Search term "grâce": copy each line of the records that contains it.

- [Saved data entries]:
☆ ☆ ☆ ☆ ☆ ☆ ☆
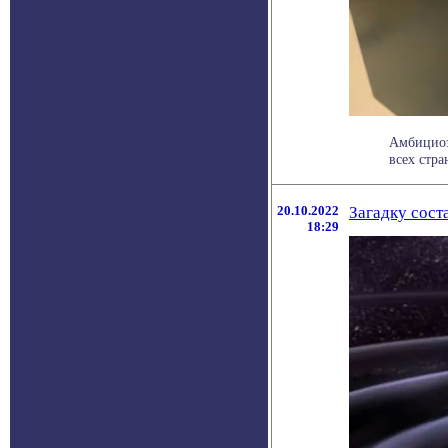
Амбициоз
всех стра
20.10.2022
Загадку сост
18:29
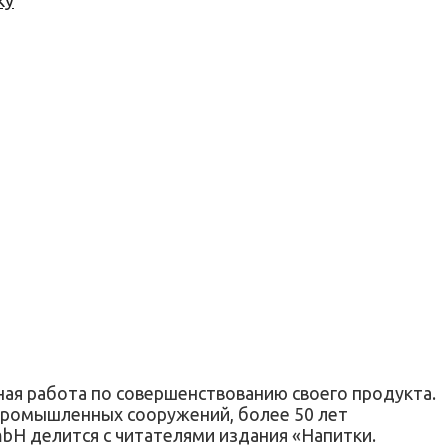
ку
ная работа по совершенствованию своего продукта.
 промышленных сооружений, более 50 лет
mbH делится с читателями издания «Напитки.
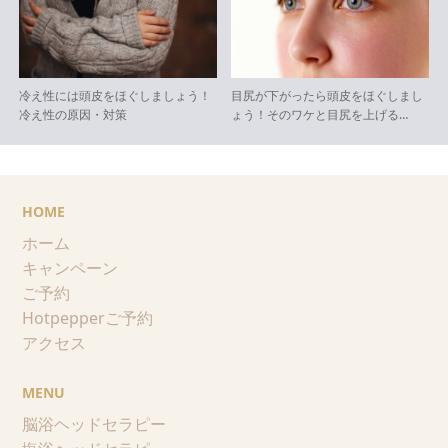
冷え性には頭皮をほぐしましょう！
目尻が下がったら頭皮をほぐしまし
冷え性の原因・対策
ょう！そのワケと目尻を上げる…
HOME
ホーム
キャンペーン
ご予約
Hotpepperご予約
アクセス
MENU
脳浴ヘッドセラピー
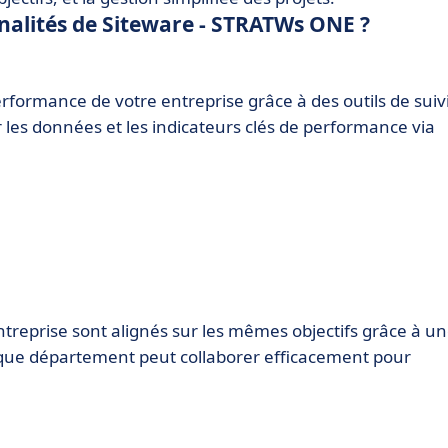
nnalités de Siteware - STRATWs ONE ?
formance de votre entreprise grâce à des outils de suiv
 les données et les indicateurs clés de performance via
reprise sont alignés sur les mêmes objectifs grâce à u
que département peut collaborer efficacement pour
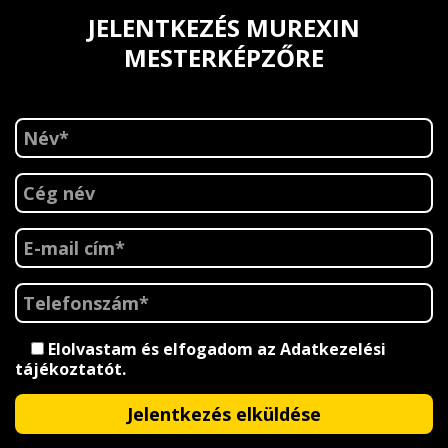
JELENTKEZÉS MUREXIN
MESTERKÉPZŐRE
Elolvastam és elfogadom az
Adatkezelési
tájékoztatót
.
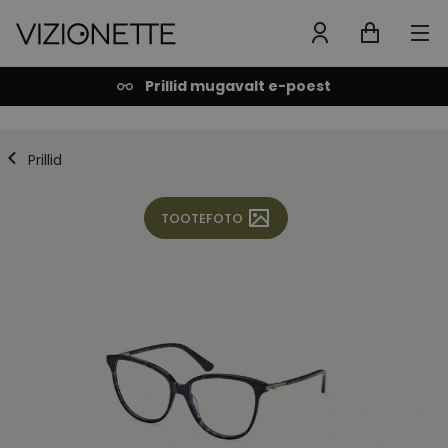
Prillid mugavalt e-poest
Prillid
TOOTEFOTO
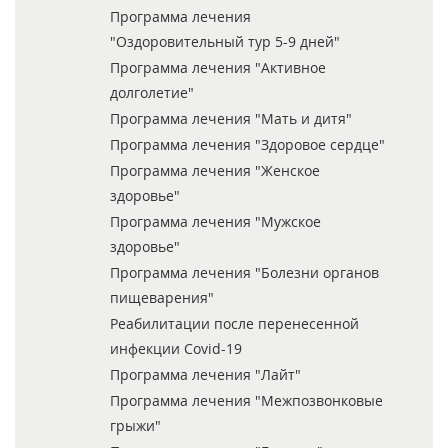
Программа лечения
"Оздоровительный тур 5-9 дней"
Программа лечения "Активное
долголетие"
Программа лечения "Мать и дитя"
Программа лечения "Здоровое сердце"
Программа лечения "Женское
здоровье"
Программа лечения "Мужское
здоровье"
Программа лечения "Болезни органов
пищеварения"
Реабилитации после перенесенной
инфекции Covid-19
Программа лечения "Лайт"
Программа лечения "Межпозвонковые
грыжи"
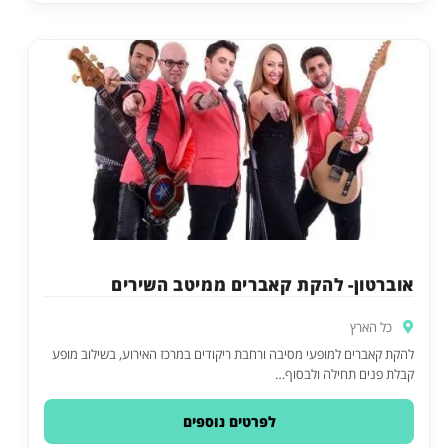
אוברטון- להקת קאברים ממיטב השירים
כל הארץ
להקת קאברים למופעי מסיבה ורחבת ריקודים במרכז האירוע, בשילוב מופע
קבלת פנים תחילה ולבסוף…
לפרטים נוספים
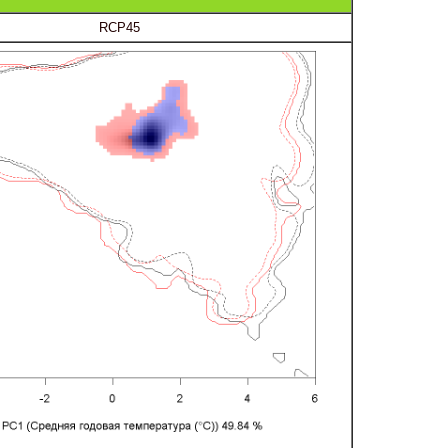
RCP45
☆ ☆ ☆ ☆ ☆ ☆ ☆
- [Task solution]:
formance de votre entreprise grâce à des outils de suiv
reprise sont alignés sur les mêmes objectifs grâce à u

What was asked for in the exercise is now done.